In this presentation, we will delve into the key features of Apache Sedona and showcase its powerful capabilities in handling large-scale spatial data. Additionally, we will highlight the recent developments in Apache Sedona and how they have further enhanced the system's performance and scalability. We will also showcase examples of how Sedona has been used in various industries such as transportation, logistics, and geolocation-based services, to gain insights and improve decision-making.


Apache Sedona is a cluster computing system designed to revolutionize the way we process large-scale spatial data. By extending the capabilities of existing systems such as Apache Spark and Apache Flink, Sedona provides a comprehensive set of out-of-the-box distributed Spatial Datasets and Spatial SQL that enable efficient loading, processing, and analysis of massive amounts of spatial data across multiple machines. With its ability to handle big data at scale, Sedona has the potential to transform industries such as transportation, logistics, and geolocation-based services. In 2020, Sedona joined the Apache Software Foundation, and in 2022, it was recognized as a top-level project, further solidifying its position as a leading technology in the big data space. Apache Sedona receives over 800K downloads per month and is listed among the top 1% most downloaded Python packages on PyPi.

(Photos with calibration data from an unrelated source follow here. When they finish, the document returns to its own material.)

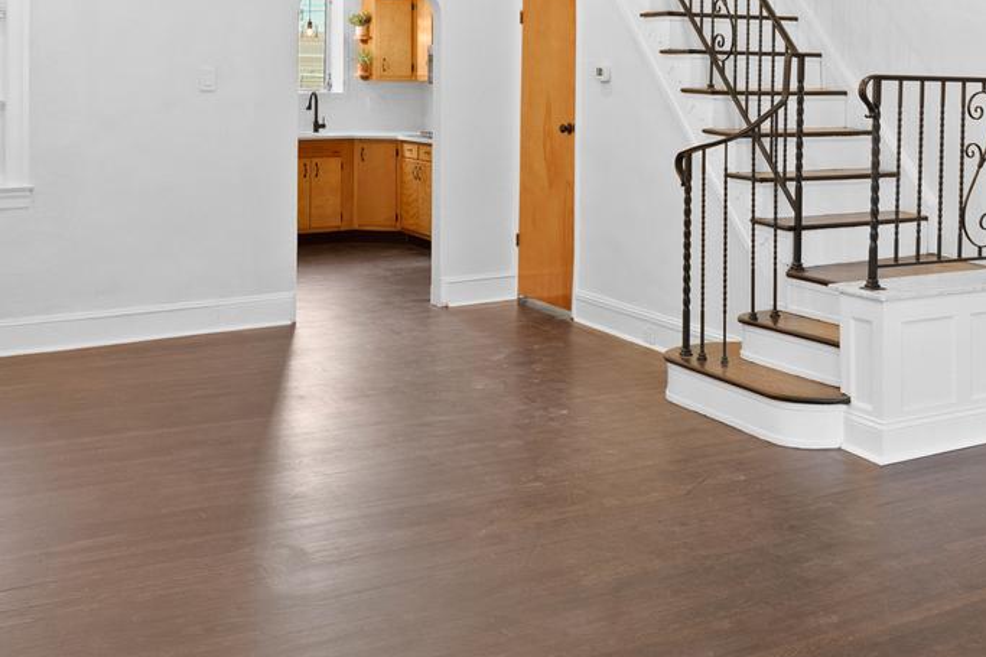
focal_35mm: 48
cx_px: 774
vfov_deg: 27.1
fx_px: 1314
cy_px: 71
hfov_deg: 39.7
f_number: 5.6
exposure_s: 1/10
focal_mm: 16
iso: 640
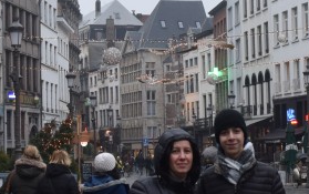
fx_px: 944
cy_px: 85
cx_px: 181
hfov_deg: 18.6
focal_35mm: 112
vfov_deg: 11.7
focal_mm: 20
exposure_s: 1/60
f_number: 4
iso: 400
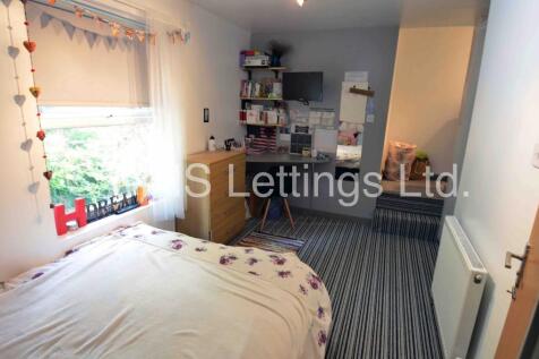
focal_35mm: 20
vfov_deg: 63.2
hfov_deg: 85.4
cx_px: 270
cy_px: 180
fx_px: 292
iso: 1000
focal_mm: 13
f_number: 8
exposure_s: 1/10
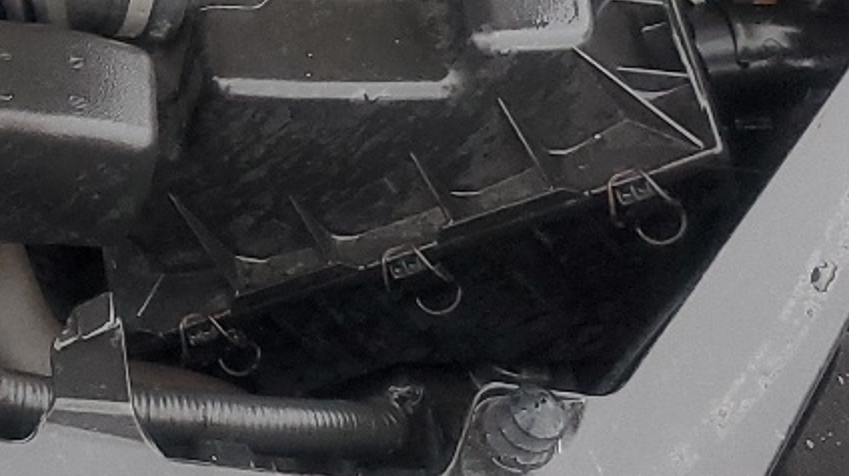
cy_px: -150
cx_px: -410
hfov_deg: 17.9
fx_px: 2408
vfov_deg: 11.0
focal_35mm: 107
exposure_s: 1/120
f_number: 1.5
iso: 93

In this presentation, we will delve into the key features of Apache Sedona and showcase its powerful capabilities in handling large-scale spatial data. Additionally, we will highlight the recent developments in Apache Sedona and how they have further enhanced the system's performance and scalability. We will also showcase examples of how Sedona has been used in various industries such as transportation, logistics, and geolocation-based services, to gain insights and improve decision-making.

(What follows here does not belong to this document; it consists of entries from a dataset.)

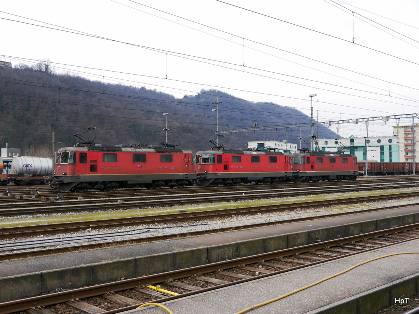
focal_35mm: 40
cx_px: 210
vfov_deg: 36.0
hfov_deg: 46.8
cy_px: 157
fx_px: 484
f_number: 6.3
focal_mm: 20
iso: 160
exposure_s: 1/200
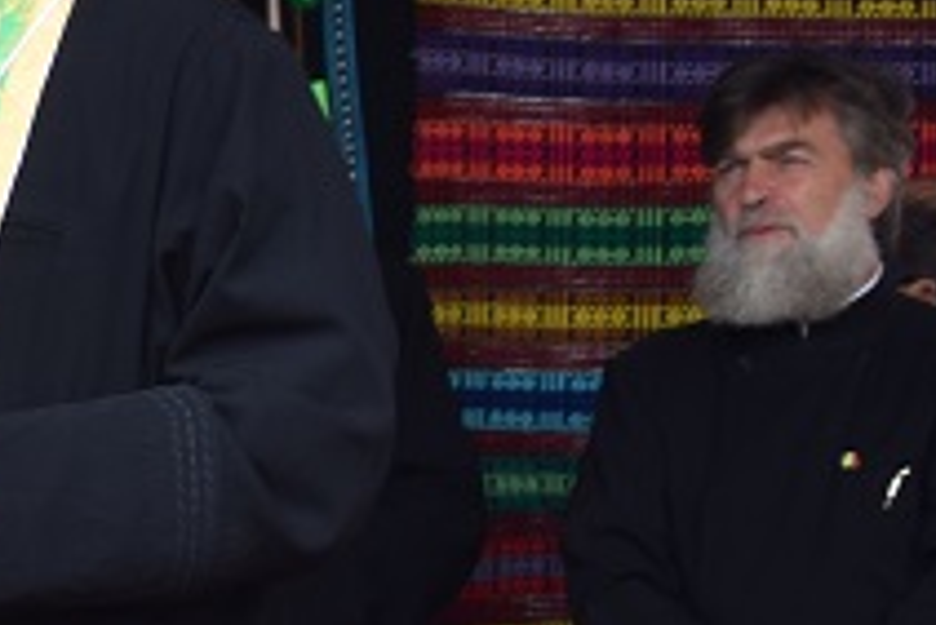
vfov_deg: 5.4
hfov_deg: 7.5
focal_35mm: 256
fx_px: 6660
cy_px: 559
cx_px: -1384
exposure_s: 1/80
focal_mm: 30
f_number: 5
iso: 100
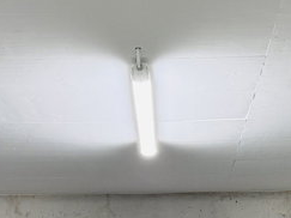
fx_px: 639
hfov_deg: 25.5
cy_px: 296
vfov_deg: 17.9
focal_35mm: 76
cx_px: 207
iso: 160
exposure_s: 1/50
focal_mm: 6.76
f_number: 1.78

Overall, this presentation will give you a comprehensive understanding of Apache Sedona and its capabilities, and how it can help you unlock the full potential of your spatial data.


Prior Knowledge Expected

No previous knowledge expected

Jia Yu is a co-founder of Wherobots Inc., a venture-backed company for helping businesses to drive insights from spatiotemporal data, and leads the engineering team at Wherobots. He is currently on leave of absence from his role of Tenure-Track Assistant Professor of Computer Science at Washington State University. He obtained his Ph.D. in Computer Science from Arizona State University in Summer 2020 under the guidance of Mohamed Sarwat. His research focuses on large-scale database systems and geospatial data management. In particular, he worked on distributed geospatial data management systems, database indexing, and geospatial data visualization. Jia’s research outcomes have appeared in the most prestigious database / GIS conferences and journals, including SIGMOD, VLDB, ICDE, SIGSPATIAL and VLDB Journal. He is the main contributor of several open-sourced research projects such as Apache Sedona (incubating), a cluster computing framework for processing big spatial data, which receives 800,000 downloads per month and has users / contributors from major companies.